Enclosure, Derreen, Co. Kerry
Co. Kerry |
Enclosures
On the first edition of the Ordnance Survey map, a circular enclosure is marked on a south-facing slope above Lough Derriana in the Iveragh Peninsula.
It was recorded, catalogued, and then, in a manner that says something quietly unsettling about the landscape, never actually found. The site at Derreen belongs to a category of place that is perhaps more common than people realise: archaeological features whose paper existence is confident and whose physical existence is, at present, unconfirmed.

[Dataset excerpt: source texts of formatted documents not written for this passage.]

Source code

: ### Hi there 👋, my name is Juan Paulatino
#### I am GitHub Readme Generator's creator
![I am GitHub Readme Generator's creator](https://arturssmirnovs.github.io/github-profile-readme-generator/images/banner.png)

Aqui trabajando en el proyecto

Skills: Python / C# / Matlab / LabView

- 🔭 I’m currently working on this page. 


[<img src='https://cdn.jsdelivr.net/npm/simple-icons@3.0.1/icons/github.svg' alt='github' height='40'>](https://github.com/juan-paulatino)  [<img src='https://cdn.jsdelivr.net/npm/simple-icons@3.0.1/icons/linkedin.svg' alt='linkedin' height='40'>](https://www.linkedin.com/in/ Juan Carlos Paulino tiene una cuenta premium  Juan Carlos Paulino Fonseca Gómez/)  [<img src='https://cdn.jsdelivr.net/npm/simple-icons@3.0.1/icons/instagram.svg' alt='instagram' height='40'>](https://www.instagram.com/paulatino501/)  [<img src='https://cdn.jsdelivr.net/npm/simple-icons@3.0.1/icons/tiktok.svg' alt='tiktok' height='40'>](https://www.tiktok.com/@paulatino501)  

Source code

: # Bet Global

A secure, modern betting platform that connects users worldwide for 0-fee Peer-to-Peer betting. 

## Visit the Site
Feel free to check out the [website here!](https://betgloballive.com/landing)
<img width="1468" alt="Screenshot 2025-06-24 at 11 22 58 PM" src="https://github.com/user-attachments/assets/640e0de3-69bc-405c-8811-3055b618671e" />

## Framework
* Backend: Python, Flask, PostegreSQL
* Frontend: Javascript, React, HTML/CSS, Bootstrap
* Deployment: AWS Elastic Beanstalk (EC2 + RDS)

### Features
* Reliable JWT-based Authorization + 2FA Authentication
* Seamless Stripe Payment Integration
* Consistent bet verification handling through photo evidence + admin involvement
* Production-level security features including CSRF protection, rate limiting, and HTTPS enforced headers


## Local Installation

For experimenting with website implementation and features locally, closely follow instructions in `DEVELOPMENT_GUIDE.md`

Circular enclosures in Ireland are most often the remains of ringforts, the enclosed farmsteads that served as the basic unit of rural settlement from roughly the early medieval period onwards. Thousands survive across the country in varying states of preservation, and thousands more have been lost to ploughing, development, or simple neglect. At Derreen, the enclosure visible to the nineteenth-century surveyors who produced the first-edition OS map has since been swallowed by dense commercial forestry. When field surveyors working on the archaeological survey of South Kerry, published by Cork University Press in 1996, went to investigate, the plantation had done its work thoroughly enough that the feature could not be relocated on the ground. Whether the underlying earthwork survives beneath the trees, or whether decades of forestry activity have disturbed or destroyed it, remains an open question.